CHAPITRE XX.
LES MEMBRES DE LA CITÉ DE DIEU NE SONT HEUREUX ICI-BAS QU’EN ESPÉRANCE.
Puis donc que le souverain bien de la Cité de Dieu consiste dans la paix, non cette paix que traversent les mortels entre la naissance et la mort, mais celle où ils demeurent, devenus immortels et à l’abri de tout mal, qui peut nier que cette vie future ne soit très-heureuse, et que celle que nous menons ici-bas, quelques biens temporels qui l’accompagnent, ne soit en comparaison très-misérable? Et cependant, quiconque s’y conduit de telle sorte qu’il en rapporte l’usage à celle qu’il aime avec ardeur et qu’il espère avec fermeté, on peut avec raison l’appeler heureux, même dès ce monde, plutôt, il est vrai, parce qu’iL espère l’autre vie que parce qu’il possède celle-ci. La possession de ce qu’il y a de meilleur en cette vie, sans l’espérance de l’autre, est au fond une fausse béatitude et une grande misère.
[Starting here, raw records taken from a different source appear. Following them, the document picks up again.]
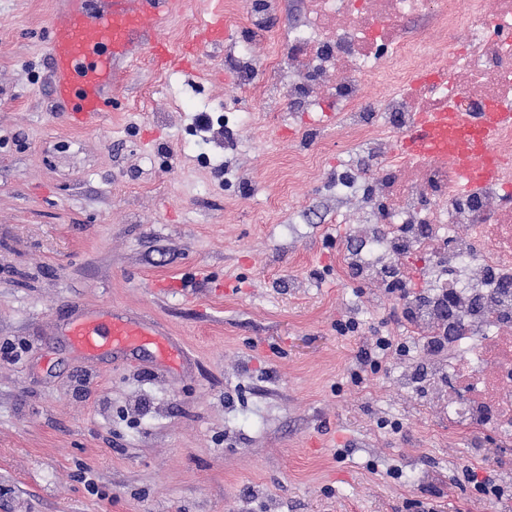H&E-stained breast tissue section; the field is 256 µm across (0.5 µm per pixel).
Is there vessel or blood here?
Segmentation results:
<instances>
[{
	"label": "vessel or blood",
	"mask_w": 512,
	"mask_h": 512,
	"mask_svg": "<svg viewBox=\"0 0 512 512\" xmlns=\"http://www.w3.org/2000/svg\"><path fill=\"white\" fill-rule=\"evenodd\" d=\"M171 11V0H66L52 20L48 48L50 86L63 111L84 122L101 116L111 104L112 82L120 66L140 54L150 53L160 65L171 63L169 44L159 33ZM208 13L202 42L223 45V0H208ZM508 120L512 121L511 106L468 117L452 111L419 113L398 139L397 150L453 164L461 188L470 191L489 175L492 130ZM66 334L88 354H124L147 342L155 344L165 362L183 356L180 348L156 338L154 329L139 318L109 308L71 321Z\"/></svg>",
	"instance_id": "b4317fda"
}]
</instances>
En effet, on n’y jouit pas des vrais biens de l’âme, puisque cette sagesse n’est pas véritable, qui, dans les-choses mêmes qu’elle discerne avec prudence , qu’elle accomplit avec force, qu’elle réprime avec tempérance et qu’elle ordonne avec justice, ne se propose pas la fin suprême où Dieu sera tout en tous par une éternité certaine et par une parfaite paix.